↓↓↓
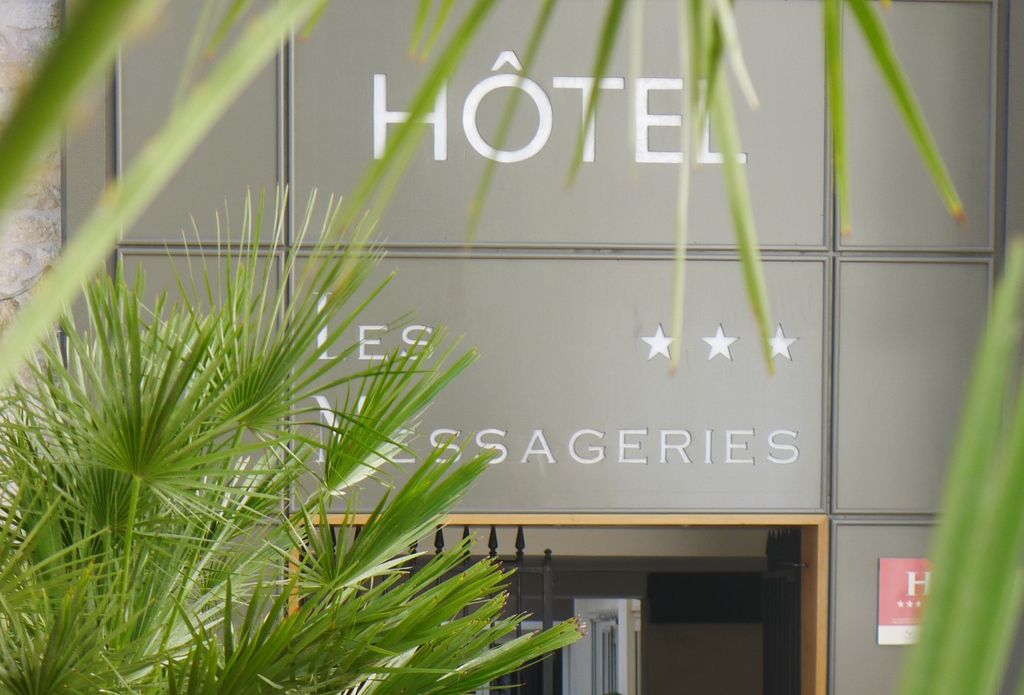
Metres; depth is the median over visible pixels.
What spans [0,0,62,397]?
stone wall
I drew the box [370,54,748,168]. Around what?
sign lettering
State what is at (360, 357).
sign lettering
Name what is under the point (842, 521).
wall
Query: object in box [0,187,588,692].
palm plant
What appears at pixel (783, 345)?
star
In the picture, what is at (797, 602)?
gate
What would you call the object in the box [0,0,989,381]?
palm frond
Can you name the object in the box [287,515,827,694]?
doorway
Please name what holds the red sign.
attached to the wall at (842, 521)
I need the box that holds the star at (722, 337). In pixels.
[702,324,738,362]
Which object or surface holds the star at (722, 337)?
attached to the wall at (842, 521)
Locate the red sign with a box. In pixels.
[876,559,931,645]
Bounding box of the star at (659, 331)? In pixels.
[641,324,675,362]
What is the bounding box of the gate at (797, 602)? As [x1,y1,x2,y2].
[763,527,803,694]
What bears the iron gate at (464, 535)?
in the doorway at (580, 519)
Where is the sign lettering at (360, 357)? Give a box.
[310,303,437,359]
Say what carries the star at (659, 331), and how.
attached to the wall at (842, 521)
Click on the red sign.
(888, 621)
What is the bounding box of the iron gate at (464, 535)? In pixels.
[335,524,554,694]
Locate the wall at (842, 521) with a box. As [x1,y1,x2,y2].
[73,0,1023,690]
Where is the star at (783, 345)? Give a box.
[766,324,798,365]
↑↑↑
§ What the task requires
Where a line contains "Where is the sign", begin there and output each line through the end of the data above, exactly; give no other lines.

§ Answer box
Where is the sign lettering at (360, 357)? Give a box.
[310,303,437,359]
Say what carries the star at (659, 331), and how.
attached to the wall at (842, 521)
Click on the red sign.
(888, 621)
What is the bounding box of the iron gate at (464, 535)? In pixels.
[335,524,554,694]
Locate the wall at (842, 521) with a box. As [x1,y1,x2,y2].
[73,0,1023,690]
Where is the star at (783, 345)? Give a box.
[766,324,798,365]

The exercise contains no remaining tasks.